## What to work on:
Would you print the lines below exactly, beginning at the line that has "Catalog Whitakers Chocolates" and stopping after the line that has "fethetmeyi amaçlıyor. Özellikle"? Only those lines, and no pictures.

··· Data to examine ···

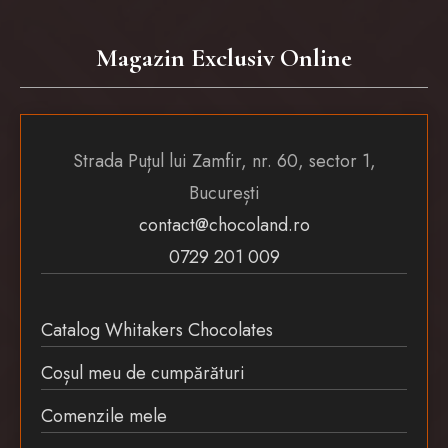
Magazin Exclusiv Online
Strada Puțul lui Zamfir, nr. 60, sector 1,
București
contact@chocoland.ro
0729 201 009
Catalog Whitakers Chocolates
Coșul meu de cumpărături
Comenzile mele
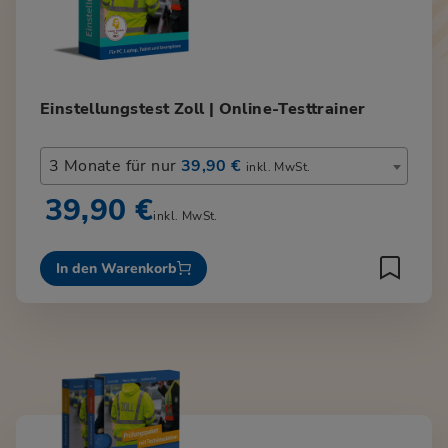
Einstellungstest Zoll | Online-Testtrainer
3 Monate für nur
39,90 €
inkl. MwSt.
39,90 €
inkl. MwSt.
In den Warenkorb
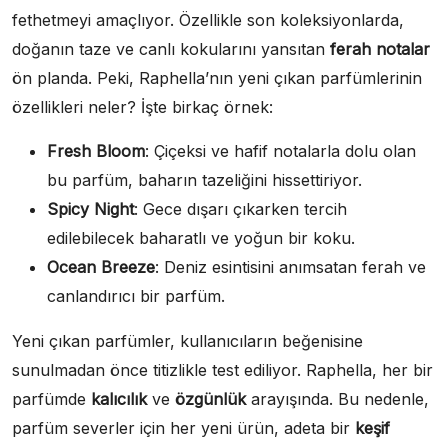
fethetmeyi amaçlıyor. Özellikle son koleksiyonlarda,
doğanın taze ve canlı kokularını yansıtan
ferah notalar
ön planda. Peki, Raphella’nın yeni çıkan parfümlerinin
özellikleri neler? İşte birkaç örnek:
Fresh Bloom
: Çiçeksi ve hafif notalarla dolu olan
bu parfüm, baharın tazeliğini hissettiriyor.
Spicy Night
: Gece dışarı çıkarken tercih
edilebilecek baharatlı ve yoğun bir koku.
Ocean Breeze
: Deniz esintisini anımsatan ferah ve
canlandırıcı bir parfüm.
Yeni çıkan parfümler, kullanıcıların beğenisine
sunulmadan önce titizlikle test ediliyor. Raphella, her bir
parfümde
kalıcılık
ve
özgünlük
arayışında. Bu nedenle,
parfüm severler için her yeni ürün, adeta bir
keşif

···
··· Data to examine ···

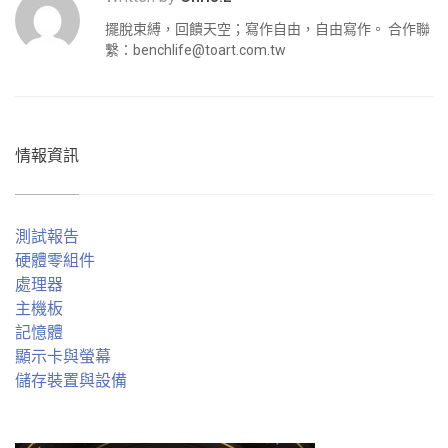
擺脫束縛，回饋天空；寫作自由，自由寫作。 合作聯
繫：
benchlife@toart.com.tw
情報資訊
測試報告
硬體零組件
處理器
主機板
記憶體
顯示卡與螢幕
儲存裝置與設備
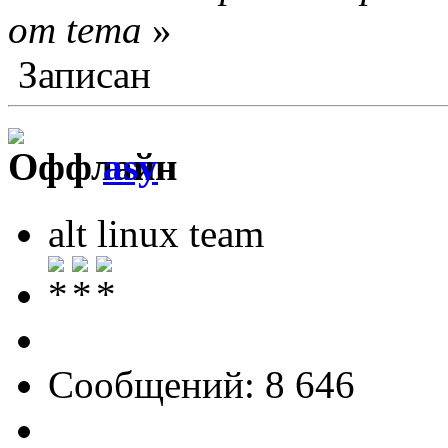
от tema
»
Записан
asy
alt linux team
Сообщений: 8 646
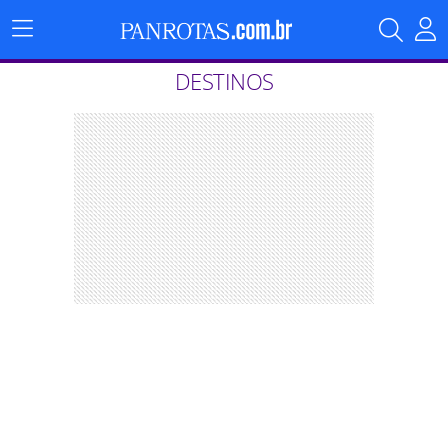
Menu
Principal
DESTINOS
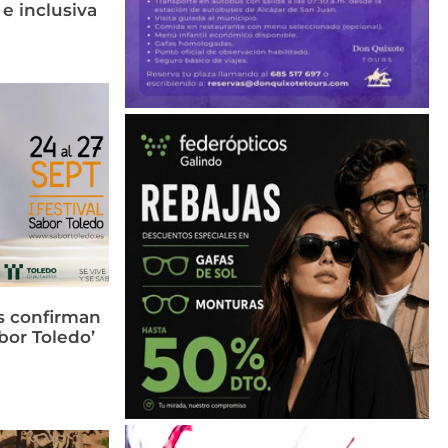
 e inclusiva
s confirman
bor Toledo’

···

## Output for this task:
Catalog Whitakers Chocolates
Coșul meu de cumpărături
Comenzile mele
Einstellungstest Zoll | Online-Testtrainer
3 Monate für nur
39,90 €
inkl. MwSt.
39,90 €
inkl. MwSt.
In den Warenkorb
fethetmeyi amaçlıyor. Özellikle son koleksiyonlarda,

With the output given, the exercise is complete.